Par-delà son objet électoral, la détermination de la nationalité en cours a un effet juridique et économique vital. En effet, la loi de décembre 1998, portant sur le code foncier rural, réserve la propriété des terres du domaine foncier rural aux seuls Ivoiriens. Une interprétation erronée de ce texte avait provoqué les pogromes de 1999 et 2000 qui ont poussé des milliers de Burkinabés et de Maliens à fuir et à abandonner les terres qu'ils exploitaient sur le fondement d'accords verbaux au contenu fort vague. Malgré son anachronisme au regard des mesures d'ouverture adoptées par d'autres pays du même continent (Égypte, Maroc, Tunisie etc.), cette loi doit être appliquée littéralement tant qu'elle n'aura été ni amendée ni abrogée. Ceux qui ont été expulsés peuvent tenter de revenir en profitant d'une identité ivoirienne obtenue à l'issue de manœuvres douteuses.

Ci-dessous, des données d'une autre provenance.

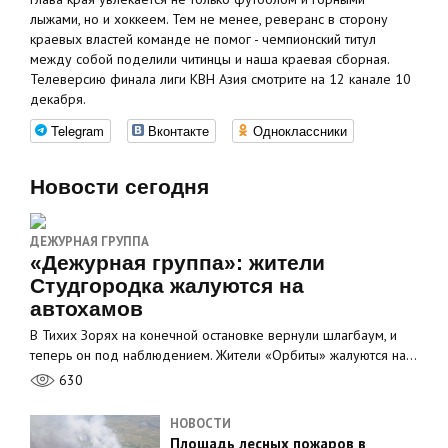
лыжами, но и хоккеем. Тем не менее, реверанс в сторону
краевых властей команде не помог - чемпионский титул
между собой поделили читинцы и наша краевая сборная.
Телеверсию финала лиги КВН Азия смотрите на 12 канале 10
декабря.
Telegram
Вконтакте
Одноклассники
Новости сегодня
ДЕЖУРНАЯ ГРУППА
«Дежурная группа»: жители
Студгородка жалуются на
автохамов
В Тихих Зорях на конечной остановке вернули шлагбаум, и
теперь он под наблюдением. Жители «Орбиты» жалуются на…
630
НОВОСТИ
Площадь лесных пожаров в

Pour éviter (limiter) les fraudes, l’affirmation du déclarant doit être vérifiée par l’administration, d’où une enquête indispensable. Une difficulté particulière apparaît lorsque le demandeur affirme être né dans une grande ville (Abidjan, par exemple) voire à l'étranger (un enfant de la diaspora) et n'avoir plus aucun lien avec un quelconque village, à supposer même qu'il (elle) se souvienne d'un nom de village évoqué par ses parents. Doit-on alors refuser la nationalité ivoirienne (et les avantages qu'elle comporte) aux enfants de la modernité ?

Le président de la commission électorale indépendante, membre du PDCI, Mambé Beugré Robert, a sagement repoussé la date de l’élection dans l’attente de la présentation de listes électorales intangibles.

La candidature d’ADO à l’élection attendue ne résulte pas de l’application des textes actuels à des faits vérifiés, mais d’une décision de Laurent Gbagbo, destinée à réduire les tensions, autorisant exceptionnellement ADO à se présenter à l’élection présidentielle.

Dr Claude Garrier
c_garrier@yahoo.fr
Notes :
(1) Cette pratique s’est perpétuée sous le règne d’Henri Konan Bédié. Il s’ensuit que des milliers d’anciens dont les enfants, particulièrement les filles, ont été victimes des comportements criminels des « corps habillés » (policiers, gendarmes, etc) sont bien décidés à renoncer au vieux parti, le PDCI, que prétend représenter Bédié, pour voter pour Laurent Gbagbo.
(2) Le Toubabou, Le millefeuille ivoirien, un héritage de contraintes, L’Harmattan, Paris, 2005.